(Dataset records)
/---

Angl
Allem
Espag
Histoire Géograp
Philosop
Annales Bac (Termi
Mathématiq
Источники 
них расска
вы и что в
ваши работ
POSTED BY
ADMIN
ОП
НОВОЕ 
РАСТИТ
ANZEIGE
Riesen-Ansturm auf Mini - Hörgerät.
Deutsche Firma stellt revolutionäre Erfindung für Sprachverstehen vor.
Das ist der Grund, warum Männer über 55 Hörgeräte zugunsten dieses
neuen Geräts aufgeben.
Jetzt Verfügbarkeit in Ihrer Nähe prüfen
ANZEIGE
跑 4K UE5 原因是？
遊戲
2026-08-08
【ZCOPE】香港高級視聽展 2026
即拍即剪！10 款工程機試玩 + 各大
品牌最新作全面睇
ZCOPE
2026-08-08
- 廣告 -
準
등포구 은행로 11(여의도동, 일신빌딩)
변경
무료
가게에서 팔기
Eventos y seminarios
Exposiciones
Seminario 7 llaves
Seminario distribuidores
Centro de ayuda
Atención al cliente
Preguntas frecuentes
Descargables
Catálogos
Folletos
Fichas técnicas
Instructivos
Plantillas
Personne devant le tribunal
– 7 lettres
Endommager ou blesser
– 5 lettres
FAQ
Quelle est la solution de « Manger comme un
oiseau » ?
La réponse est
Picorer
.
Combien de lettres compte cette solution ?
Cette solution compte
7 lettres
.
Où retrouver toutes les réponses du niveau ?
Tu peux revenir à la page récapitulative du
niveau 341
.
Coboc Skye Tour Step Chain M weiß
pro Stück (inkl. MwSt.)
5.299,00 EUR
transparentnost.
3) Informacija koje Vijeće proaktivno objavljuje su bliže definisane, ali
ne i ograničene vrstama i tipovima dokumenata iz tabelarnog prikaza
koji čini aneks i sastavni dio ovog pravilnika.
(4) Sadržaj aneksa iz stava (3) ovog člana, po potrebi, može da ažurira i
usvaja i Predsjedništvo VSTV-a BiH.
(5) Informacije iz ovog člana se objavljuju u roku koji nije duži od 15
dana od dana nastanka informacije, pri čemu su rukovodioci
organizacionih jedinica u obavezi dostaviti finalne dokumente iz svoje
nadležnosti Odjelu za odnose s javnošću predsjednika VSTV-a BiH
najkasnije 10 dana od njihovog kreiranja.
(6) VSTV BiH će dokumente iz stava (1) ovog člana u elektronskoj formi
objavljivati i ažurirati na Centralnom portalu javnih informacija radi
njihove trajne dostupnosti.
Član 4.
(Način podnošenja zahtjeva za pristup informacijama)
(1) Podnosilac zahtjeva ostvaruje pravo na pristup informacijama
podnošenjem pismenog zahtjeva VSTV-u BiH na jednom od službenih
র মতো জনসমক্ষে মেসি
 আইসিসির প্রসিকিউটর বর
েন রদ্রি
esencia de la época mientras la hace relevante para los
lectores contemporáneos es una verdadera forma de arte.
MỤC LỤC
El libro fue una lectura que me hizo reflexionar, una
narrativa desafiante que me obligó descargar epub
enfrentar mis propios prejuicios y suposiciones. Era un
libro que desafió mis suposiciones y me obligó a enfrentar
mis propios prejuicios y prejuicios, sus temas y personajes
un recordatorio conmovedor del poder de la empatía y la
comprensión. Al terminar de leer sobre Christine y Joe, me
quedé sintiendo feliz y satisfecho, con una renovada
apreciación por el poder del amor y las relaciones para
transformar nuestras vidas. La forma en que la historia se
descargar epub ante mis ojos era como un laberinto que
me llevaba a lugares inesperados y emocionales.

\---
/---

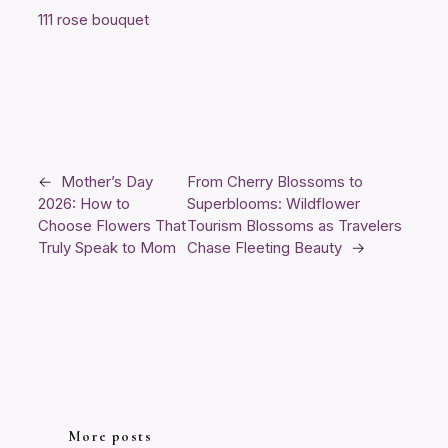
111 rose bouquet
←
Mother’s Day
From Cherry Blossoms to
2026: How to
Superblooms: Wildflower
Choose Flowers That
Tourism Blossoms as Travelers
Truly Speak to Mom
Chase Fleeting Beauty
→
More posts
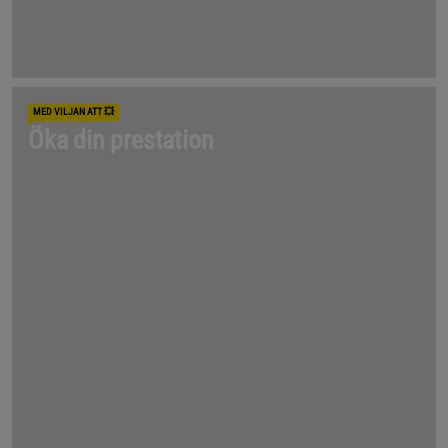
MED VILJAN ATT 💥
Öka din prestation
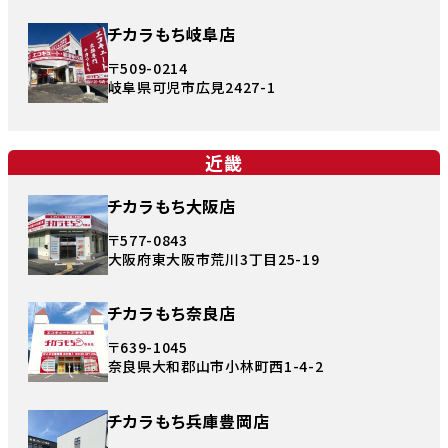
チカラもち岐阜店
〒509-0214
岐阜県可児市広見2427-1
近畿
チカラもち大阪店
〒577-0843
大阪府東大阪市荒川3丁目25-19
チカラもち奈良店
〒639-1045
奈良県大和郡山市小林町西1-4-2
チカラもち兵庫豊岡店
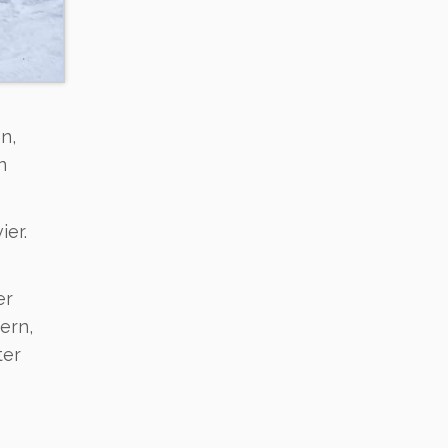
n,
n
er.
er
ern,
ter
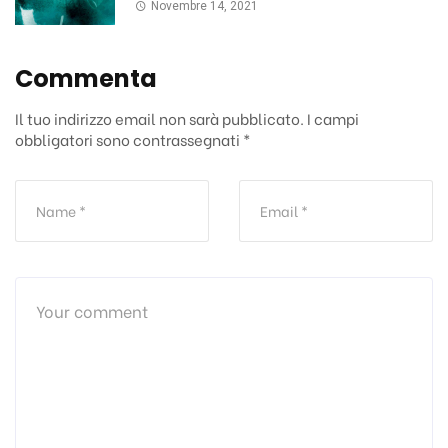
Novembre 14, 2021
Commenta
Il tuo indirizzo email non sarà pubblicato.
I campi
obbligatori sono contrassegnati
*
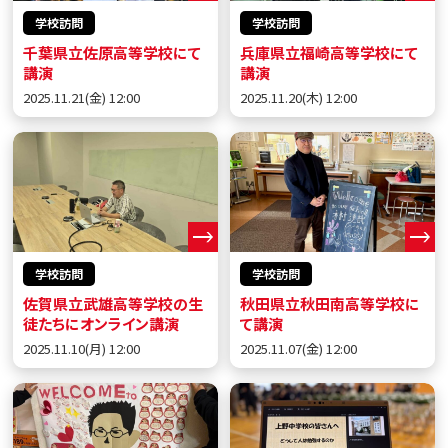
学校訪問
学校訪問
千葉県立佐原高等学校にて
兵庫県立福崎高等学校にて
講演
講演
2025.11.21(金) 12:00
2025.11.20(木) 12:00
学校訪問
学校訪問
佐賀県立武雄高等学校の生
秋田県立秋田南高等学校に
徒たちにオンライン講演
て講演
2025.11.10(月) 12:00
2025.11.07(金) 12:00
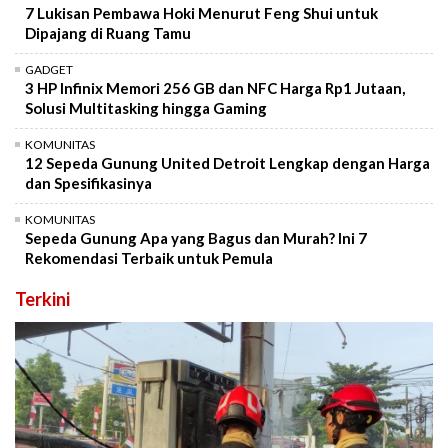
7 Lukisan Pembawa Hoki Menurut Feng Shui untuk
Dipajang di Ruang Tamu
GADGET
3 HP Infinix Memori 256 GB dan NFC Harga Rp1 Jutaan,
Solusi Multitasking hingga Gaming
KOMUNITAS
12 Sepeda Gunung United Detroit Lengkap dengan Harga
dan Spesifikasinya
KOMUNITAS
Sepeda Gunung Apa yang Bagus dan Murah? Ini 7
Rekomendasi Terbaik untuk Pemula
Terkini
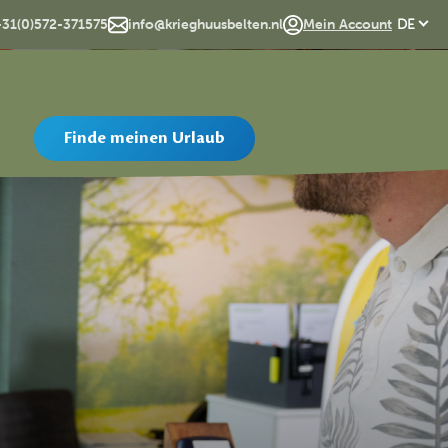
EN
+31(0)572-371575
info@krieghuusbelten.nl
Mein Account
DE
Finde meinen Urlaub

\---

> [Try it]:
For this exercise, transcribe exactly the part of the records above that opens with the line containing "MED VILJAN ATT 💥" and closes with the one containing "Finde meinen Urlaub". Pictures are not part of the copy.

> [Task response]:
MED VILJAN ATT 💥
Öka din prestation
チカラもち岐阜店
〒509-0214
岐阜県可児市広見2427-1
近畿
チカラもち大阪店
〒577-0843
大阪府東大阪市荒川3丁目25-19
チカラもち奈良店
〒639-1045
奈良県大和郡山市小林町西1-4-2
チカラもち兵庫豊岡店
n,
n
er.
er
ern,
ter
Novembre 14, 2021
Commenta
Il tuo indirizzo email non sarà pubblicato.
I campi
obbligatori sono contrassegnati
*
学校訪問
学校訪問
千葉県立佐原高等学校にて
兵庫県立福崎高等学校にて
講演
講演
2025.11.21(金) 12:00
2025.11.20(木) 12:00
学校訪問
学校訪問
佐賀県立武雄高等学校の生
秋田県立秋田南高等学校に
徒たちにオンライン講演
て講演
2025.11.10(月) 12:00
2025.11.07(金) 12:00
7 Lukisan Pembawa Hoki Menurut Feng Shui untuk
Dipajang di Ruang Tamu
GADGET
3 HP Infinix Memori 256 GB dan NFC Harga Rp1 Jutaan,
Solusi Multitasking hingga Gaming
KOMUNITAS
12 Sepeda Gunung United Detroit Lengkap dengan Harga
dan Spesifikasinya
KOMUNITAS
Sepeda Gunung Apa yang Bagus dan Murah? Ini 7
Rekomendasi Terbaik untuk Pemula
Terkini
EN
+31(0)572-371575
info@krieghuusbelten.nl
Mein Account
DE
Finde meinen Urlaub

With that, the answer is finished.